VC dimension, fat-shattering dimension, and other complexity measures, of a class BV functions

I think the family $\mathcal{H}_\alpha$ is ill-suited for your purposes, because it is too rich.

For example in the case $\mathcal{X} = [0,1]$ (or anything atomless probability measure space) one can find arbitrarily many $h_\tau\in\mathcal{H}_\alpha$ such that any two of them are at distance $\alpha/2$. This means that $\mathcal{N}(\varepsilon,\mathcal{H}_\alpha,L^1([0,1])) = \infty$ as soon as $\varepsilon\le \alpha/2$.

To prove this explicitely, one can use Hadamard matrices of size $N$ (this is certainly a conceptual overkill and could be replaced by a random choice, or a classical non-compactness argument in functional analysis, but it seems the simplest way to proceed). Divide $[0,1]$ into $N$ equal intervals, and for each sequence $\tau=(\tau_i)_{1\le i\le N} \in \{-1,1\}^N$ define $h_\tau$ to be $\frac{1+\tau_i\alpha}2$ on the $i$-th interval. If $\tau,\tau'$ are two lines of a Hadamard matrix, they differ on exactly half their entries, so that $\lVert h_\tau-h_{\tau'}\rVert_{L^1([0,1])}=\frac\alpha2$. There exist arbitrarily large Hadamard matrices and we are done.

Note that if you stay at the level of precision $\varepsilon\simeq \alpha$, then your family is essentially reduced to a point (any two $h\in\mathcal{H}_\alpha$ are indistinguishable at this scale).

In order not to stay on a negative claim, let me suggest that you use instead another definition of ``essentially constant'', through a more refined measures of variations of a function. The problem with your condition is that it does not see any of the geometry of $\mathcal{X}$ (the class $\mathcal{H}_\alpha$ essentially only depend on the cardinal of $\mathcal{X}$), and you cannot expect anything (unless possibly you capture some geometry with the chosen metric on the considered space of functions - $L^1$ would not do, as the $[0,1]^{n}$ are all isomorphic when endowed with their Lebesgue measures).

There are many natural choices:

  • H"older functions, when $\mathcal{X}$ is a metric space (the particular case of Lipschitz function is the most common),

  • As mentioned by Aryeh Kontorovich, BV functions (this notion is quite simple in dimension $1$, but significantly more intricate in higher dimension), and for a rougher notion $p$-BV (in dimension $1$, one replaces the $\lvert f(x_{i+1})-f(x_i)\rvert$ by $\lvert f(x_{i+1})-f(x_i)\rvert^p$, where $1/p<1$ plays the same role as the H"older exponent,

  • smooth ($\mathcal{C}^k$) functions when $\mathcal{X}$ is a domain in $\mathbb{R}^n$ or a manifold, and the many available variations: Sobolev, Besov, etc.

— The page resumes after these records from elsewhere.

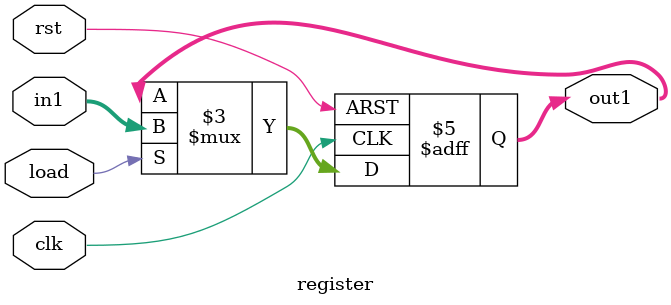
<source format=v>
module register(rst,clk,in1,load,out1);
input [7:0]in1;
input load,rst,clk;
output reg [7:0]out1;
always@(posedge clk or posedge rst)
begin
if(rst)
out1<=8'd0;
else if(load)
out1<=in1;
else
out1<=out1;
end
endmodule
</source>
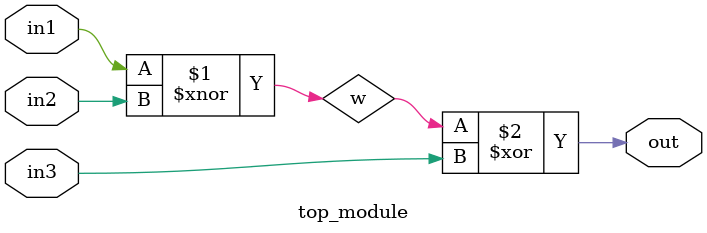
<source format=v>
module top_module (
    input in1,
    input in2,
    input in3,
    output out
); 
    wire w;
    
    assign w = in1 ^~ in2;
    assign out = w ^ in3;

endmodule

</source>
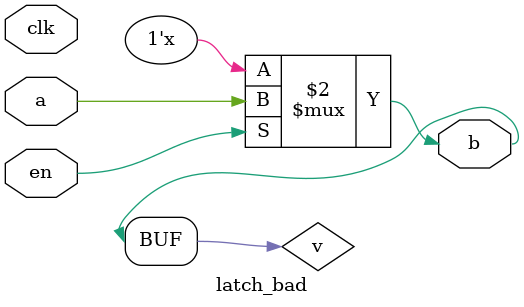
<source format=v>

module latch_bad(input clk, input a, input en, output b);

reg v;

always @ *
    if (en)
        v <= a;

assign b = v;

endmodule
</source>
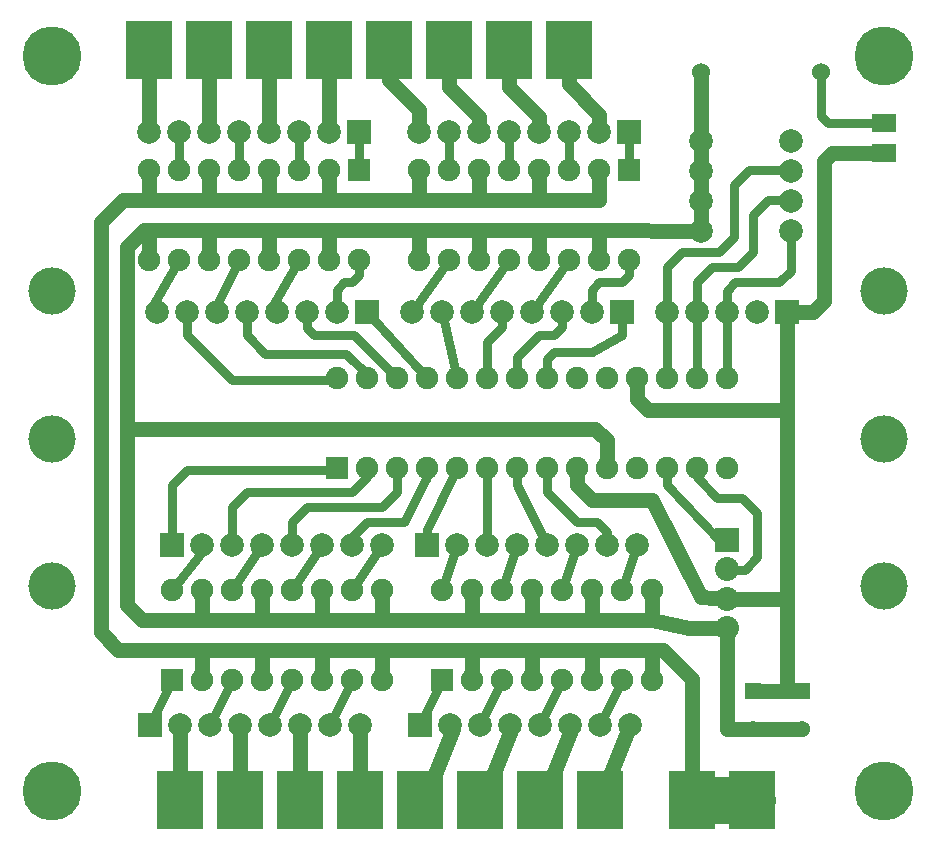
<source format=gbr>
G04 EasyPC Gerber Version 20.0.2 Build 4112 *
G04 #@! TF.Part,Single*
G04 #@! TF.FileFunction,Copper,L1,Bot *
%FSLAX35Y35*%
%MOIN*%
G04 #@! TA.AperFunction,SMDPad*
%ADD113R,0.15748X0.19685*%
G04 #@! TA.AperFunction,ComponentPad*
%ADD102R,0.05400X0.05400*%
%ADD131R,0.07500X0.07500*%
%ADD108R,0.07874X0.07874*%
%ADD105R,0.08000X0.08000*%
G04 #@! TD.AperFunction*
%ADD133C,0.03150*%
%ADD20C,0.05000*%
G04 #@! TA.AperFunction,ComponentPad*
%ADD103C,0.05400*%
G04 #@! TD.AperFunction*
%ADD22C,0.06000*%
G04 #@! TA.AperFunction,ComponentPad*
%ADD132C,0.07500*%
%ADD107C,0.07874*%
%ADD106C,0.08000*%
G04 #@! TD.AperFunction*
%ADD115C,0.15748*%
G04 #@! TA.AperFunction,SMDPad*
%ADD114R,0.08000X0.06000*%
G04 #@! TA.AperFunction,WasherPad*
%ADD130C,0.19685*%
X0Y0D02*
D02*
D20*
X45250Y139118D02*
Y80329D01*
X50211Y75368*
X70250*
X45250Y155368D02*
Y139118D01*
Y157868D02*
Y155368D01*
X52750Y195368D02*
Y205368D01*
X50939*
X45250Y199679*
Y155368*
X52750Y205368D02*
X72750D01*
X52750Y215368D02*
X43921D01*
X36500Y207947*
Y71215*
X42346Y65368*
X70250*
X52750Y215368D02*
X72750D01*
X52750Y225368D02*
Y215368D01*
Y238124D02*
Y265407D01*
X62809Y40368D02*
Y15368D01*
X70250Y55368D02*
Y65368D01*
X90250*
X70250Y75368D02*
X90250D01*
X70250Y85368D02*
Y75368D01*
X72750Y195368D02*
Y205368D01*
X92750*
X72750Y215368D02*
X92750D01*
X72750Y225368D02*
Y215368D01*
Y238124D02*
Y265407D01*
X82809Y40368D02*
Y15368D01*
X90250Y65368D02*
Y55368D01*
Y65368D02*
X110250D01*
X90250Y75368D02*
X110250D01*
X90250Y85368D02*
Y75368D01*
X92750Y195368D02*
Y205368D01*
X110250*
X92750Y215368D02*
X112750D01*
X92750Y225368D02*
Y215368D01*
Y238124D02*
Y265407D01*
X102809Y40368D02*
Y15368D01*
X110250Y65368D02*
Y55368D01*
Y65368D02*
X130250D01*
X110250Y75368D02*
X130250D01*
X110250Y85368D02*
Y75368D01*
Y205368D02*
X140250D01*
X112750Y195368D02*
Y205368D01*
X110250*
X112750Y215368D02*
X140250D01*
X112750Y225368D02*
Y215368D01*
Y238124D02*
Y265407D01*
X122809Y40368D02*
Y15368D01*
X130250Y65368D02*
Y55368D01*
Y65368D02*
X160250D01*
X130250Y75368D02*
X160250D01*
X130250Y85368D02*
Y75368D01*
X132750Y265407D02*
Y255368D01*
X142750Y245368*
Y237888*
X140250Y205368D02*
X162750D01*
X140250Y215368D02*
X162750D01*
X142750Y195368D02*
Y205368D01*
X140250*
X142750Y225368D02*
Y215368D01*
X140250*
X152809Y40368D02*
X154000D01*
Y39118*
X144000Y14118*
X142809*
Y15368*
X160250Y65368D02*
Y55368D01*
Y65368D02*
X180250D01*
X160250Y75368D02*
X180250D01*
X160250Y85368D02*
Y75368D01*
X162750Y195368D02*
Y205368D01*
X182750*
X162750Y215368D02*
X182750D01*
X162750Y225368D02*
Y215368D01*
Y237888D02*
Y242868D01*
X152750Y252868*
Y265407*
X172809Y40368D02*
X174000D01*
X164000Y15368*
X162809*
X180250Y65368D02*
Y55368D01*
Y65368D02*
X200250D01*
X180250Y75368D02*
X200250D01*
X180250Y85368D02*
Y75368D01*
X182750Y205368D02*
Y195368D01*
Y205368D02*
X202750D01*
X182750Y215368D02*
X202750D01*
Y225368*
X182750D02*
Y215368D01*
Y237888D02*
Y242868D01*
X172750Y252868*
Y265407*
X192809Y40368D02*
X194000D01*
X184000Y15368*
X182809*
X195250Y126068D02*
Y120368D01*
X200250Y115368*
X220250*
X236500Y82868*
X245250Y82376*
X200250Y65368D02*
Y55368D01*
Y65368D02*
X220250D01*
Y55368*
X200250Y75368D02*
X220250D01*
X200250Y85368D02*
Y75368D01*
X202750Y205368D02*
X236500Y205152D01*
X202750Y205368D02*
Y195368D01*
Y237888D02*
Y243762D01*
X197750Y248762*
Y249118*
X192750Y254118*
Y265407*
X205250Y126068D02*
Y135201D01*
X201333Y139118*
X45250*
X212809Y40368D02*
X202809Y15368D01*
X215250Y156068D02*
Y149118D01*
X219000Y145368*
X265250*
X220250Y75368D02*
Y85368D01*
X233754Y15250D02*
Y55614D01*
X224000Y65368*
X220250*
Y55368*
X236500Y205152D02*
Y215152D01*
Y225152*
Y235152*
Y257868D02*
Y235152D01*
X245250Y72533D02*
X232750D01*
X220250Y75368*
X254000Y39118D02*
X245250D01*
Y72533*
X254000Y51618D02*
X265250D01*
Y82219*
X254000Y51618D02*
X270250D01*
X265250Y82219D02*
X245250D01*
Y82376*
X265250Y145368D02*
Y82219D01*
Y177868D02*
Y145368D01*
X270250Y39118D02*
X254000D01*
X297700Y230947D02*
X280250D01*
X277750Y228447*
Y181618*
X274000Y177868*
X265250*
D02*
D22*
X236500Y257868D03*
X276500D03*
D02*
D102*
X254000Y51618D03*
X270250D03*
D02*
D103*
X254000Y39118D03*
X270250D03*
D02*
D105*
X245250Y102061D03*
D02*
D106*
Y72533D03*
Y82376D03*
Y92219D03*
D02*
D107*
X52750Y238124D03*
X55250Y177868D03*
X62750Y238124D03*
X62809Y40368D03*
X65250Y177868D03*
X70250Y100368D03*
X72750Y238124D03*
X72809Y40368D03*
X75250Y177868D03*
X80250Y100368D03*
X82750Y238124D03*
X82809Y40368D03*
X85250Y177868D03*
X90250Y100368D03*
X92750Y238124D03*
X92809Y40368D03*
X95250Y177868D03*
X100250Y100368D03*
X102750Y238124D03*
X102809Y40368D03*
X105250Y177868D03*
X110250Y100368D03*
X112750Y238124D03*
X112809Y40368D03*
X115250Y177868D03*
X120250Y100368D03*
X122809Y40368D03*
X130250Y100368D03*
X140250Y177868D03*
X142750Y237888D03*
X150250Y177868D03*
X152750Y237888D03*
X152809Y40368D03*
X155250Y100368D03*
X160250Y177868D03*
X162750Y237888D03*
X162809Y40368D03*
X165250Y100368D03*
X170250Y177868D03*
X172750Y237888D03*
X172809Y40368D03*
X175250Y100368D03*
X180250Y177868D03*
X182750Y237888D03*
X182809Y40368D03*
X185250Y100368D03*
X190250Y177868D03*
X192750Y237888D03*
X192809Y40368D03*
X195250Y100368D03*
X200250Y177868D03*
X202750Y237888D03*
X202809Y40368D03*
X205250Y100368D03*
X212809Y40368D03*
X215250Y100368D03*
X225250Y177868D03*
X235250D03*
X236500Y205152D03*
Y215152D03*
Y225152D03*
Y235152D03*
X245250Y177868D03*
X255250D03*
X266500Y205152D03*
Y215152D03*
Y225152D03*
Y235152D03*
D02*
D108*
X52809Y40368D03*
X60250Y100368D03*
X122750Y238124D03*
X125250Y177868D03*
X142809Y40368D03*
X145250Y100368D03*
X210250Y177868D03*
X212750Y237888D03*
X265250Y177868D03*
D02*
D113*
X52750Y265407D03*
X62809Y15368D03*
X72750Y265407D03*
X82809Y15368D03*
X92750Y265407D03*
X102809Y15368D03*
X112750Y265407D03*
X122809Y15368D03*
X132750Y265407D03*
X142809Y15368D03*
X152750Y265407D03*
X162809Y15368D03*
X172750Y265407D03*
X182809Y15368D03*
X192750Y265407D03*
X202809Y15368D03*
X233754Y15250D03*
X253596D03*
D02*
D114*
X297700Y230947D03*
Y240947D03*
D02*
D115*
X20250Y86569D03*
Y135781D03*
Y184994D03*
X233754Y15250D02*
X253596D01*
X297750Y86569D03*
Y135781D03*
Y184994D03*
D02*
D130*
X20250Y18236D03*
Y263236D03*
X297750Y18236D03*
Y263236D03*
D02*
D131*
X60250Y55368D03*
X115250Y126068D03*
X122750Y225368D03*
X150250Y55368D03*
X212750Y225368D03*
D02*
D132*
X52750Y195368D03*
Y225368D03*
X60250Y85368D03*
X62750Y195368D03*
Y225368D03*
X70250Y55368D03*
Y85368D03*
X72750Y195368D03*
Y225368D03*
X80250Y55368D03*
Y85368D03*
X82750Y195368D03*
Y225368D03*
X90250Y55368D03*
Y85368D03*
X92750Y195368D03*
Y225368D03*
X100250Y55368D03*
Y85368D03*
X102750Y195368D03*
Y225368D03*
X110250Y55368D03*
Y85368D03*
X112750Y195368D03*
Y225368D03*
X115250Y156068D03*
X120250Y55368D03*
Y85368D03*
X122750Y195368D03*
X125250Y126068D03*
Y156068D03*
X130250Y55368D03*
Y85368D03*
X135250Y126068D03*
Y156068D03*
X142750Y195368D03*
Y225368D03*
X145250Y126068D03*
Y156068D03*
X150250Y85368D03*
X152750Y195368D03*
Y225368D03*
X155250Y126068D03*
Y156068D03*
X160250Y55368D03*
Y85368D03*
X162750Y195368D03*
Y225368D03*
X165250Y126068D03*
Y156068D03*
X170250Y55368D03*
Y85368D03*
X172750Y195368D03*
Y225368D03*
X175250Y126068D03*
Y156068D03*
X180250Y55368D03*
Y85368D03*
X182750Y195368D03*
Y225368D03*
X185250Y126068D03*
Y156068D03*
X190250Y55368D03*
Y85368D03*
X192750Y195368D03*
Y225368D03*
X195250Y126068D03*
Y156068D03*
X200250Y55368D03*
Y85368D03*
X202750Y195368D03*
Y225368D03*
X205250Y126068D03*
Y156068D03*
X210250Y55368D03*
Y85368D03*
X212750Y195368D03*
X215250Y126068D03*
Y156068D03*
X220250Y55368D03*
Y85368D03*
X225250Y126068D03*
Y156068D03*
X235250Y126068D03*
Y156068D03*
X245250Y126068D03*
Y156068D03*
D02*
D133*
X55250Y177868D02*
X52750D01*
X62750Y195368*
X60250Y55368D02*
X52809Y40368D01*
X62750Y238124D02*
Y225368D01*
X65250Y177868D02*
Y170368D01*
X80250Y155368*
X115250*
Y156068*
X70250Y100368D02*
Y97868D01*
X60250Y85368*
X75250Y177868D02*
Y180368D01*
X82750Y195368*
X80250Y55368D02*
X72809Y40368D01*
X80250Y100368D02*
Y112868D01*
X85250Y117868*
X120250*
X125250Y122868*
Y126068*
X82750Y238124D02*
Y225368D01*
X90250Y100368D02*
X80250Y85368D01*
X95250Y177868D02*
X92750D01*
X102750Y195368*
X100250Y55368D02*
X92809Y40368D01*
X100250Y100368D02*
Y107868D01*
X105250Y112868*
X130250*
X135250Y117868*
Y126068*
X102750Y238124D02*
Y225368D01*
X110250Y100368D02*
X100250Y85368D01*
X115250Y126068D02*
Y125368D01*
X65250*
X60250Y120368*
Y100368*
X115250Y177868D02*
Y185368D01*
X117750Y187868*
X120250*
X122750Y190368*
Y195368*
X120250Y55368D02*
X112809Y40368D01*
X120250Y100368D02*
Y102868D01*
X125250Y107868*
X137750*
X145250Y122868*
Y126068*
X122750Y238124D02*
Y225368D01*
X125250Y156068D02*
Y157228D01*
X118381Y164096*
X91338*
X85250Y170184*
Y177868*
X125250D02*
X145250Y156068D01*
X130250Y100368D02*
X120250Y85368D01*
X135250Y156068D02*
X120950Y170368D01*
X107566*
X105250Y172684*
Y177868*
X150250Y55368D02*
X142809Y40368D01*
X150250Y177868D02*
X155250Y156068D01*
X152750Y195368D02*
X140250Y177868D01*
X152750Y237888D02*
Y225368D01*
X155250Y100368D02*
X150250Y85368D01*
X155250Y126068D02*
X145250Y105368D01*
Y100368*
X165250Y126068D02*
Y100368D01*
X170250Y55368D02*
X162809Y40368D01*
X170250Y177868D02*
Y172868D01*
X165250Y167868*
Y156068*
X172750Y195368D02*
X160250Y177868D01*
X172750Y237888D02*
Y225368D01*
X175250Y100368D02*
X170250Y85368D01*
X175250Y126068D02*
Y120368D01*
X185250Y100368*
X190250Y55368D02*
X182809Y40368D01*
X190250Y177868D02*
Y172868D01*
X187750Y170368*
X182750*
X175250Y162868*
Y156068*
X192750Y195368D02*
X180250Y177868D01*
X192750Y237888D02*
Y225368D01*
X195250Y100368D02*
X190250Y85368D01*
X205250Y100368D02*
Y104618D01*
X202000Y107868*
X195250*
X185250Y117868*
Y126068*
X210250Y55368D02*
X202809Y40368D01*
X210250Y177868D02*
Y170368D01*
X200250Y164721*
X187750*
X185250Y162221*
Y156068*
X212750Y195368D02*
Y190368D01*
X210250Y187868*
X202750*
X200250Y185368*
Y177868*
X212750Y237888D02*
Y225368D01*
X215250Y100368D02*
X210250Y85368D01*
X225250Y126068D02*
Y120368D01*
X242512Y101856*
Y102061*
X245250*
X225250Y177868D02*
Y156068D01*
X235250Y126068D02*
Y122868D01*
X242132Y115986*
X250213*
X255250Y110950*
Y96217*
X251173Y92140*
X245250*
Y92219*
X235250Y177868D02*
Y187868D01*
X240250Y192868*
X249000*
X254000Y197868*
Y210368*
X259000Y215368*
X266500*
Y215152*
X235250Y177868D02*
Y156068D01*
X245250Y177868D02*
Y185002D01*
X248116Y187868*
X262750*
X266500Y191618*
Y205152*
X245250Y177868D02*
Y156068D01*
X266500Y225152D02*
Y225368D01*
X252750*
X247750Y220368*
Y202868*
X242750Y197868*
X230250*
X225250Y192868*
Y177868*
X276500Y257868D02*
Y243447D01*
X279000Y240947*
X297700*
X0Y0D02*
M02*

</source>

Since the OP mentions functions of bounded variation in the title, let's take that literal definition. A function $f:[0,1]\to\mathbb{R}$ is said to have variation $V(f)$ defined by $$ V(f) = \sup_{0=x_0<x_1<\ldots<x_n=1}\sum_{i=1}^n|f(x_i)-f(x_{i-1})|. $$ For functions with integrable derivative, $V(f)=\int_0^1|f'(x)|dx$. Let $F_v$ be the collection of all $f:[0,1]\to\mathbb{R}$ with $V(f)\le v$. It is known (Anthony and Bartlett, Neural Network Learning (1999), Theorem 11.12) that the fat-shattering dimension of $F_v$ at scale $\gamma$ is $$ 1+\left\lfloor \frac{v}{2\gamma} \right\rfloor.$$

(The notion of fat-shattering -- the one most appropriate for learnability of continuous function classes, is given ibid. in Definition 11.11.)

Of course, covering numbers and fat-shattering are intimately related. For example, Theorem 12.7 ibid. shows how to bound the $L_\infty$ covering numbers in terms of the fat-shattering dimension (read the whole chapter!).

Finally, I take issue with "a function whose output doesn't vary much cannot be a good classifier". Linear classifiers/regressors are as smooth as can be and yet have an excellent track record. Conversely, functions that vary too rapidly are prone to overfitting.